PROBLEM TO WORK ON: Show all the lines in the data below that include the word "Heating".

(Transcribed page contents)
Segment Open
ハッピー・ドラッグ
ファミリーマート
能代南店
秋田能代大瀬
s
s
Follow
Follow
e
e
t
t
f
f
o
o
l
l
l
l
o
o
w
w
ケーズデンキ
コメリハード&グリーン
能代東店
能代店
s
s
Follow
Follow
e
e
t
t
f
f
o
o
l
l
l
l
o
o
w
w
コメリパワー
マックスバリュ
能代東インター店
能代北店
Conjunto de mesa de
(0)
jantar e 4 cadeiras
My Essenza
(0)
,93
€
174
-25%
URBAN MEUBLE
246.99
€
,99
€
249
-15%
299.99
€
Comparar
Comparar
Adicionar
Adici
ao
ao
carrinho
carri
Segment Closed
Segment Open
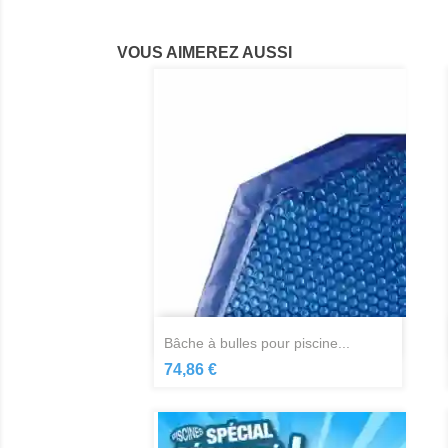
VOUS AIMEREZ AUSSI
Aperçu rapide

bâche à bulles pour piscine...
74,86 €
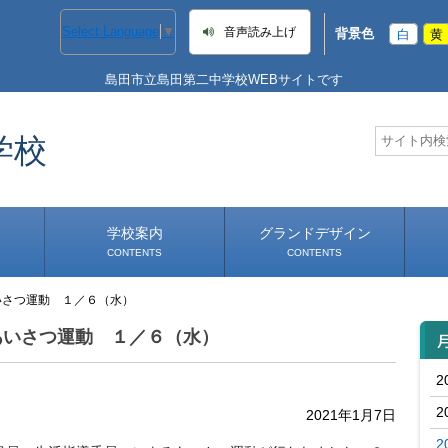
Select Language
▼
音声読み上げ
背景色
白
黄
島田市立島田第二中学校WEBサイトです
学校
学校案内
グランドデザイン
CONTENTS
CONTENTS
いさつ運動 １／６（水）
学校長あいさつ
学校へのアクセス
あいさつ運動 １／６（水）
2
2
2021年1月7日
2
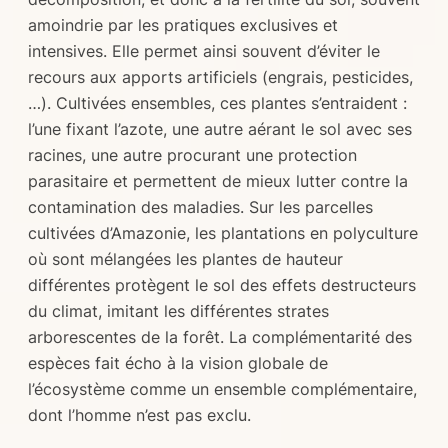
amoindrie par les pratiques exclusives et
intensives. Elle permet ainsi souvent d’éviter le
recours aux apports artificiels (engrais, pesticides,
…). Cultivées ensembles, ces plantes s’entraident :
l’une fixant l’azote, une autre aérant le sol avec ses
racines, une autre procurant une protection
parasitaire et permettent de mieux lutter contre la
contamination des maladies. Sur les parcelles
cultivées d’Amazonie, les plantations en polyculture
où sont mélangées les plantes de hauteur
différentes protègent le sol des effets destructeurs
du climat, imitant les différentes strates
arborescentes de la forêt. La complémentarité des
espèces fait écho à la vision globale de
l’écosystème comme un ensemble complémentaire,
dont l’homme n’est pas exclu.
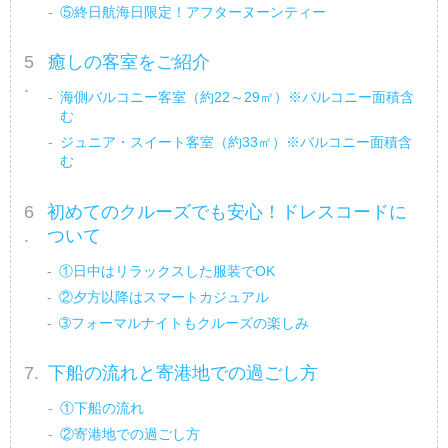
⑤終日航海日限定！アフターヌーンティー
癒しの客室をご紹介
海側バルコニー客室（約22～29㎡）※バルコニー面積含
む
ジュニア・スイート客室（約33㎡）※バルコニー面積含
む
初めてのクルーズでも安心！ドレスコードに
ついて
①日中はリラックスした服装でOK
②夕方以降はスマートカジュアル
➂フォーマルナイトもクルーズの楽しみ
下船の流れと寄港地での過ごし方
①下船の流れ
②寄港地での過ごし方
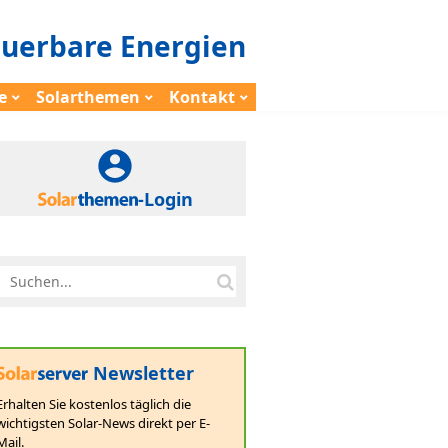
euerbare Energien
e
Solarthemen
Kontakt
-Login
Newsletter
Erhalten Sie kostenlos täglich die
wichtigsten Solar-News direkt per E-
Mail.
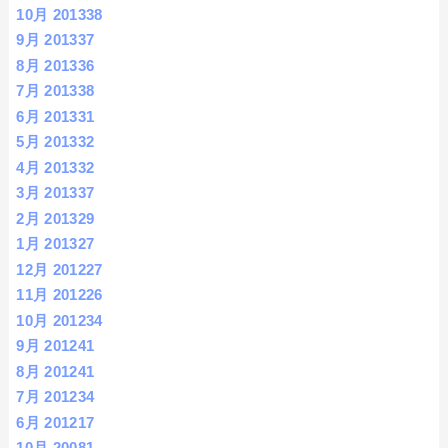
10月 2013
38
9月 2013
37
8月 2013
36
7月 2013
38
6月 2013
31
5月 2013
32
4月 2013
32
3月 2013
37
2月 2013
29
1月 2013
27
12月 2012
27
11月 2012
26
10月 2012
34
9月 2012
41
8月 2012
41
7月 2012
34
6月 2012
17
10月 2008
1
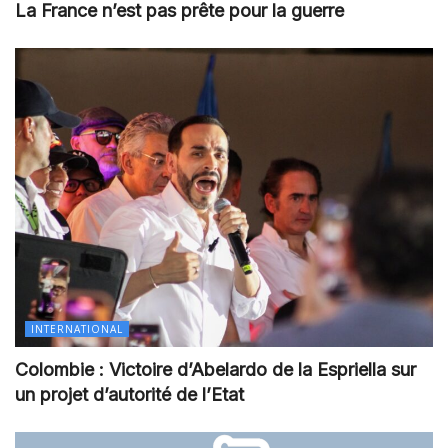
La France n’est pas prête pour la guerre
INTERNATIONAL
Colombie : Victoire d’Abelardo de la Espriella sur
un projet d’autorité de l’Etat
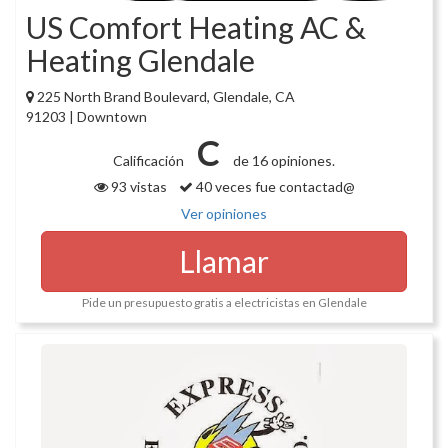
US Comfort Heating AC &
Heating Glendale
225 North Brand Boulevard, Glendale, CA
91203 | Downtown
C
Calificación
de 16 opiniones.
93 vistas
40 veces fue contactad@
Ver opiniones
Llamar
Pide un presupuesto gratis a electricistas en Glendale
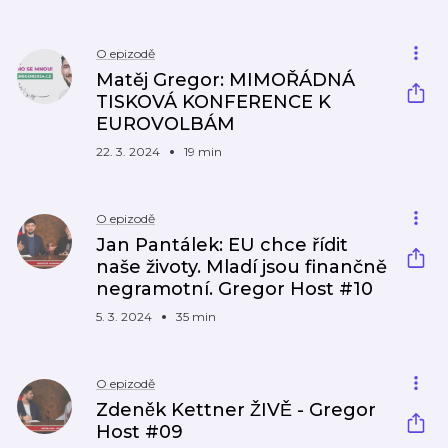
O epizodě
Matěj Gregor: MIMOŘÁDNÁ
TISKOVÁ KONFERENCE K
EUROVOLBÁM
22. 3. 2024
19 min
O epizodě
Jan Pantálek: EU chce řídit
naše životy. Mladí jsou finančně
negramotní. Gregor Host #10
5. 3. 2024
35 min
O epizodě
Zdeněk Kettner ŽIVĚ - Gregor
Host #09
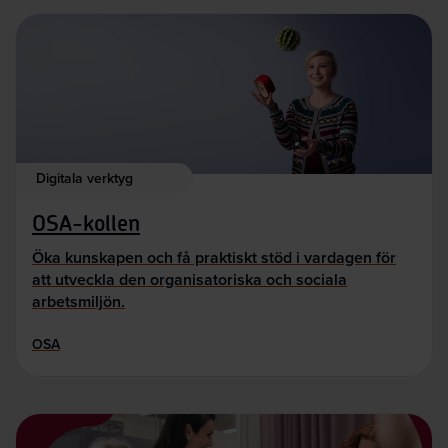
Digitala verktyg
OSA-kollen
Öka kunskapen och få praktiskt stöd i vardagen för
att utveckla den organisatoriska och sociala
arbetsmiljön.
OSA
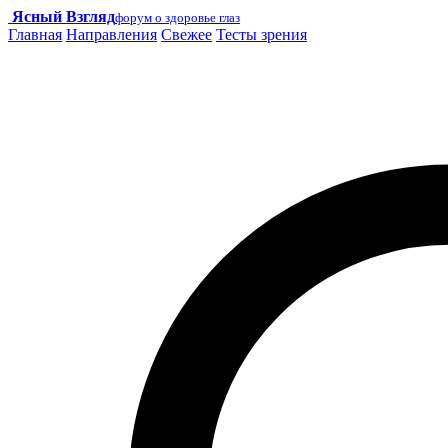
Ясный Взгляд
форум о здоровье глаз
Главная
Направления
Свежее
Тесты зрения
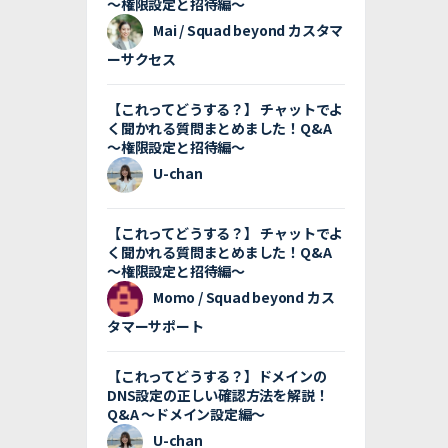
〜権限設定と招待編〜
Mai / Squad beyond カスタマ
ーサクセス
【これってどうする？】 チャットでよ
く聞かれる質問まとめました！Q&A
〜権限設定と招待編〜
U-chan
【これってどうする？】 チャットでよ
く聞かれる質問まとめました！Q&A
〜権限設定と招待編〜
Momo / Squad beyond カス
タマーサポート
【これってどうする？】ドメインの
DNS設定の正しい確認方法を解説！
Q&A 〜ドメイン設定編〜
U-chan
Segment Closed
WRITTEN SOLUTION:
US Comfort Heating AC &
Heating Glendale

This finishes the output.